■ **Required task 1**
Decide whether each statement agrees with the text about Wang Jiuliang and Wen Fang. Answer yes or no for each and quote the words from the text that settle it.
(a) The municipal government drew up a plan covering roughly 1000 dumpsites around the city.
(b) Plastic China stayed available on websites in China.
(c) Wen Fang's installation is made of 300 cement bricks.

■ **Reading text**
Following widespread media reports on Wang Jiuliang’s extensive photographic documentation of waste mismanagement in the capital, the municipal government designed a plan to clean up and regulate about 1000 dumpsites surrounding the city. Wang’s next work, Plastic China, didn’t meet with the same governmental forbearance. The documentary film exposed the social, ecological and economic cost generated the plastic waste imported in the country for recycling. This time Wang’s efforts were promptly censored. The film and all associated reviews and comments disappeared from websites in China. In spite of the censorship, the central government actually took in the information presented in Plastic China and acted upon it. Besides, widespread online support of Wang’s work suggests a growing civic environmentalism among citizens.


Wen Fang, Terracotta Migrant Laborers of People’s Republic, 2008

Wen Fang’s work gives a voice and a visibility to marginalised communities. Her installation Terracotta Migrant Laborers of People’s Republic consists of 300 cement bricks printed with head portraits of migrant workers. A direct homage to a relentlessly overlooked social group, the work acknowledges a community whose existence is often rendered invisible in a society that seems to accept that socioeconomic inequality is an unavoidable price to pay in exchange for China’s rise to a global economic power.

■ **Required task 2**
Reproduce the whole listing of poses and dot positions below line for line, leaving out the pictures.

■ **Record set**
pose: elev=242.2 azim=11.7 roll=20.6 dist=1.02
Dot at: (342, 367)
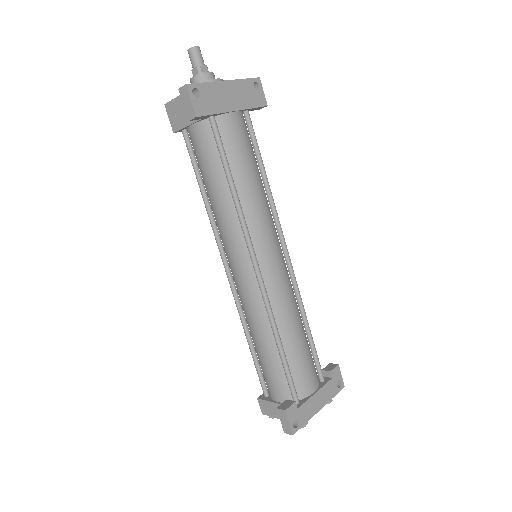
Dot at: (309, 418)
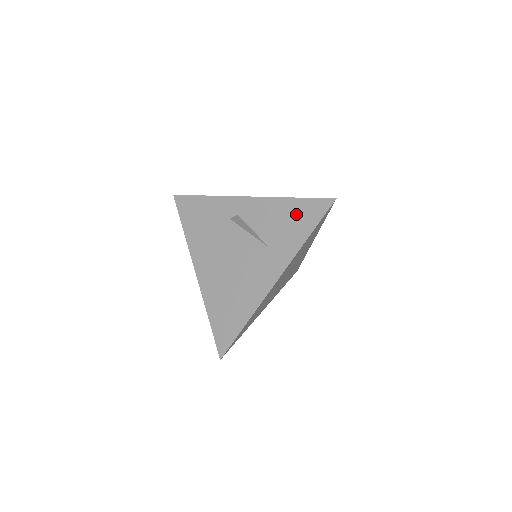
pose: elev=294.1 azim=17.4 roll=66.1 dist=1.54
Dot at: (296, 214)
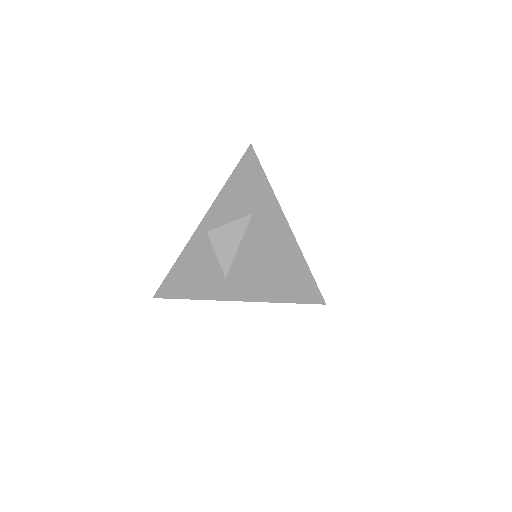
Dot at: (242, 180)
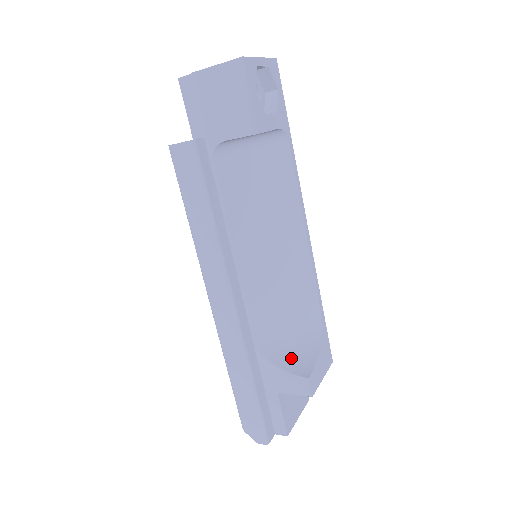
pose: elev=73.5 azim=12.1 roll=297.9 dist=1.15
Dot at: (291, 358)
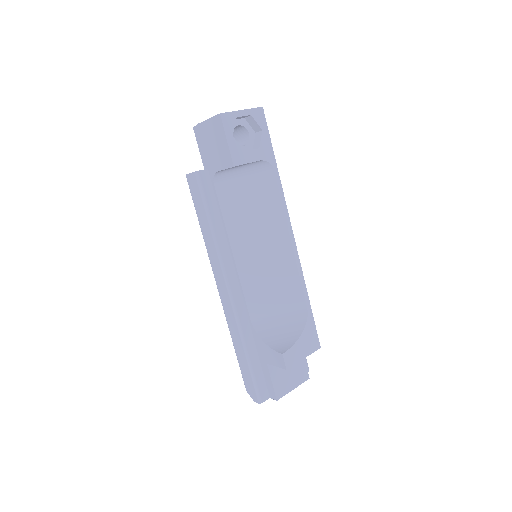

■ **Result 1**
(a) Yes: "the municipal government designed a plan to clean up and regulate about 1000 dumpsites surrounding the city"
(b) No: "The film and all associated reviews and comments disappeared from websites in China."
(c) Yes: "consists of 300 cement bricks printed with head portraits of migrant workers"

■ **Result 2**
pose: elev=242.2 azim=11.7 roll=20.6 dist=1.02
Dot at: (342, 367)
Dot at: (309, 418)
pose: elev=294.1 azim=17.4 roll=66.1 dist=1.54
Dot at: (296, 214)
Dot at: (242, 180)
pose: elev=73.5 azim=12.1 roll=297.9 dist=1.15
Dot at: (291, 358)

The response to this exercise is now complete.